**Try it**
Under this line are the records; write out word for word the part that begins at the line containing "X206487564Y-123743336I-607425J309459D01*" and ends at the line containing "X197000000Y-149520000D02*", and no more.

Material for the task section start

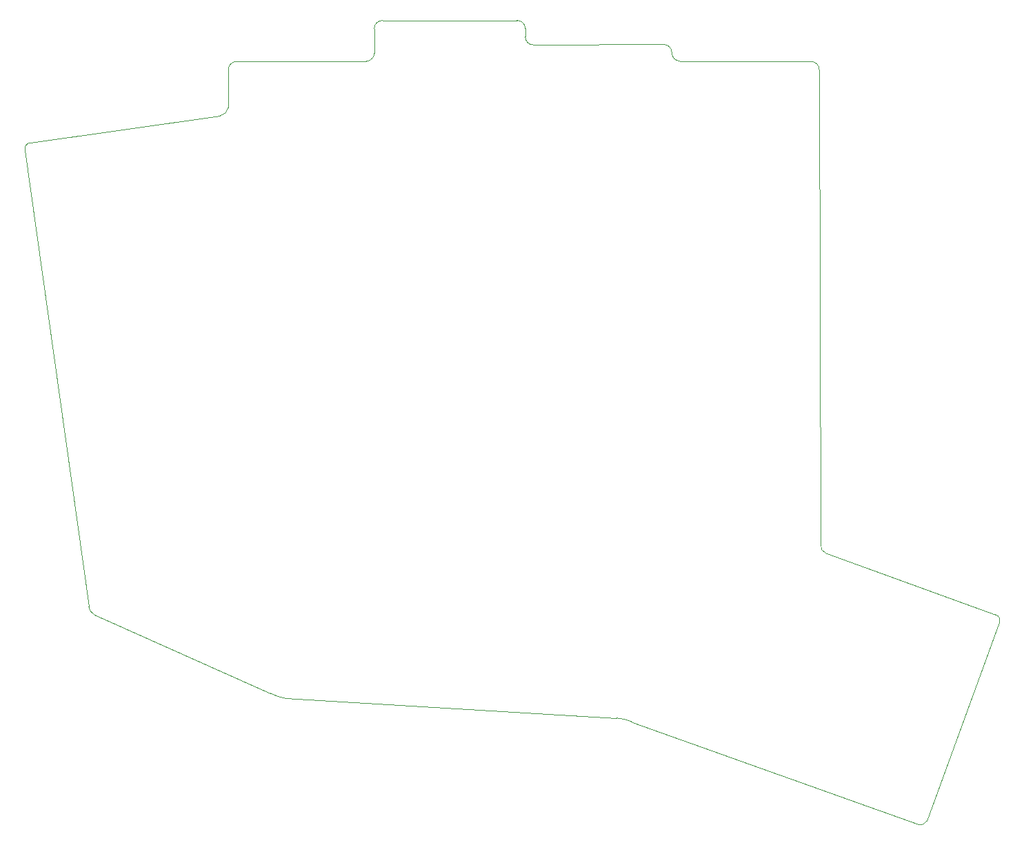
<source format=gbr>
%TF.GenerationSoftware,KiCad,Pcbnew,(6.0.4-0)*%
%TF.CreationDate,2022-05-01T22:17:05+02:00*%
%TF.ProjectId,kicad,6b696361-642e-46b6-9963-61645f706362,v 0.1*%
%TF.SameCoordinates,Original*%
%TF.FileFunction,Profile,NP*%
%FSLAX46Y46*%
G04 Gerber Fmt 4.6, Leading zero omitted, Abs format (unit mm)*
G04 Created by KiCad (PCBNEW (6.0.4-0)) date 2022-05-01 22:17:05*
%MOMM*%
%LPD*%
G01*
G04 APERTURE LIST*
%TA.AperFunction,Profile*%
%ADD10C,0.100000*%
%TD*%
G04 APERTURE END LIST*
D10*
X166750000Y-54750000D02*
G75*
G03*
X167750000Y-55750000I1000000J0D01*
G01*
X148740000Y-52750000D02*
G75*
G03*
X149740000Y-53750000I1000000J0D01*
G01*
X129210000Y-55760000D02*
G75*
G03*
X130210000Y-54760000I0J1000000D01*
G01*
X111270000Y-62480000D02*
G75*
G03*
X112270000Y-61480000I-208200J1208200D01*
G01*
X95150037Y-122769995D02*
G75*
G03*
X95890000Y-123770000I1285163J177195D01*
G01*
X117490008Y-133409986D02*
G75*
G03*
X119344297Y-134036250I2714392J4978686D01*
G01*
X161873503Y-136922382D02*
G75*
G03*
X159940000Y-136440000I-2245242J-4883311D01*
G01*
X185018177Y-115097214D02*
G75*
G03*
X185753439Y-116260000I1131332J-98484D01*
G01*
X197000000Y-149520001D02*
G75*
G03*
X198040000Y-149120000I271149J847013D01*
G01*
X206941532Y-124717009D02*
G75*
G03*
X206487564Y-123743336I-607425J309459D01*
G01*
X184850000Y-56800000D02*
G75*
G03*
X183850000Y-55800000I-1000000J0D01*
G01*
X166750000Y-54750000D02*
G75*
G03*
X165750000Y-53700000I-1000000J48810D01*
G01*
X148750000Y-51740000D02*
G75*
G03*
X147750000Y-50740000I-1000000J0D01*
G01*
X87971209Y-65779850D02*
G75*
G03*
X87310000Y-66680000I93466J-761578D01*
G01*
X113297107Y-55797107D02*
G75*
G03*
X112297107Y-56797107I-1J-999999D01*
G01*
X131207107Y-50757107D02*
G75*
G03*
X130207107Y-51757107I0J-1000000D01*
G01*
X197000000Y-149520000D02*
X161870000Y-136930000D01*
X167750000Y-55750000D02*
X183850000Y-55800000D01*
X87970000Y-65770000D02*
X111270000Y-62480000D01*
X95150000Y-122770000D02*
X87310000Y-66680000D01*
X117490000Y-133410000D02*
X95890000Y-123770000D01*
X149740000Y-53750000D02*
X165750000Y-53700000D01*
X131207107Y-50757107D02*
X147750000Y-50740000D01*
X130210000Y-54760000D02*
X130207107Y-51757107D01*
X113297107Y-55797107D02*
X129210000Y-55760000D01*
X206940000Y-124716229D02*
X198040000Y-149120000D01*
X185753439Y-116260000D02*
X206487564Y-123743336D01*
X112270000Y-61480000D02*
X112297107Y-56797107D01*
X159940000Y-136440000D02*
X119344297Y-134036250D01*
X184850000Y-56800000D02*
X185013439Y-115096802D01*
X148750000Y-51740000D02*
X148740000Y-52750000D01*
M02*

</source>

Material for the task section end

**Exercise response**
X206487564Y-123743336I-607425J309459D01*
G01*
X184850000Y-56800000D02*
G75*
G03*
X183850000Y-55800000I-1000000J0D01*
G01*
X166750000Y-54750000D02*
G75*
G03*
X165750000Y-53700000I-1000000J48810D01*
G01*
X148750000Y-51740000D02*
G75*
G03*
X147750000Y-50740000I-1000000J0D01*
G01*
X87971209Y-65779850D02*
G75*
G03*
X87310000Y-66680000I93466J-761578D01*
G01*
X113297107Y-55797107D02*
G75*
G03*
X112297107Y-56797107I-1J-999999D01*
G01*
X131207107Y-50757107D02*
G75*
G03*
X130207107Y-51757107I0J-1000000D01*
G01*
X197000000Y-149520000D02*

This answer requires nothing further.